I met a beautiful mind once, and I asked him to teach me how to see.
He laughed and took my hand, singing "Silly girl, you don't need eyes to find beauty."
After naming a hue for the shades of the sun, we took quarters and dimes to leave for a store across town.
We sat on the bus for a time,
Confronting our awkwardness with deliberate eye contact and the occasional brush of the tip of the smallest finger on each other's hands.
I asked him, "What do you see?" when I caught his eyes drifting to the window on the right.
And he answered "I see the trees breathe on the side of mountains when storms brew in the sky."
I made a face, as though bemused (And certain that I was), then I watched aside this thinking man and smiled at what I saw.
I spied the crumbling towers of trees and things that contrasted porcelain against the green.

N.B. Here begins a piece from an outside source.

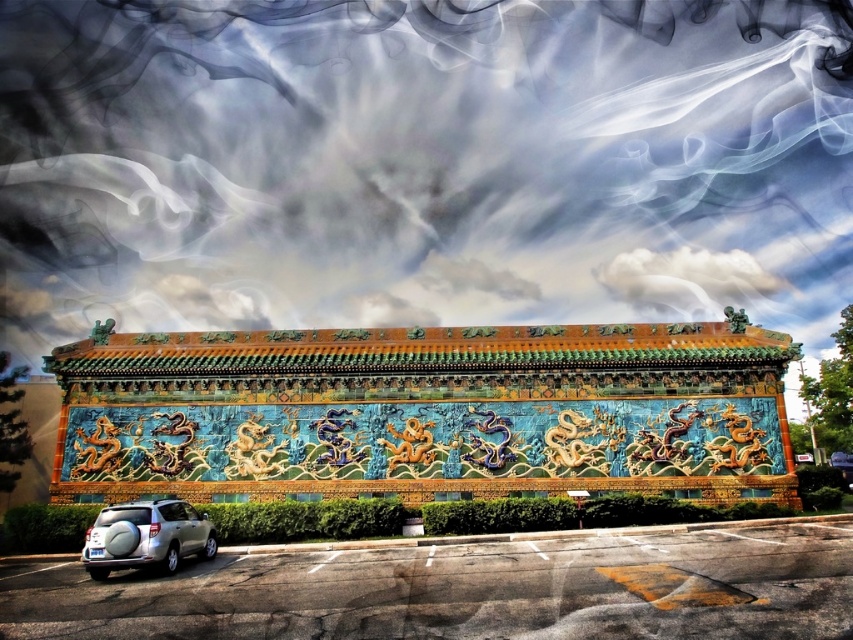
You are standing in front of the shiny ceramic wall at center and want to see the satin silver suv at lower left. In which direction should you turn your head?

The shiny ceramic wall at center is to the right of the satin silver suv at lower left, so you should turn your head to the left to see the satin silver suv at lower left.

You are a photographer standing in front of the shiny ceramic wall at center and the satin silver suv at lower left. You want to take a photo of the suv without the wall blocking it. Is the suv positioned in a way that allows you to capture it without the wall obstructing the view?

The satin silver suv at lower left is behind the shiny ceramic wall at center, so it is currently blocked by the wall. To capture the suv without obstruction, you would need to move around or behind the wall to get a clear view.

From there came the ravens in flocks and armies to quarrel with an eagle's nested kingdom.
Between the sheets of stone and silt, water fell like quartz between coal and they glimmered, to me, something like the snow drops in spring.
But still, no waltzing or wispy release from this rigid giant (And by then the rain and stopped) so I sighed in defeat, despite what I'd caught, this glimpse of brilliance that could be simple to eyes that appreciate.
Until today I was rather puzzled, and watched these peeks between bike rides and summertime strolls.
But it caught my eye only through a sleepy shift on the back of that very bus, where it stopped to transfer by the bay.
And I thought "Now I see, to see beauty, one should not try."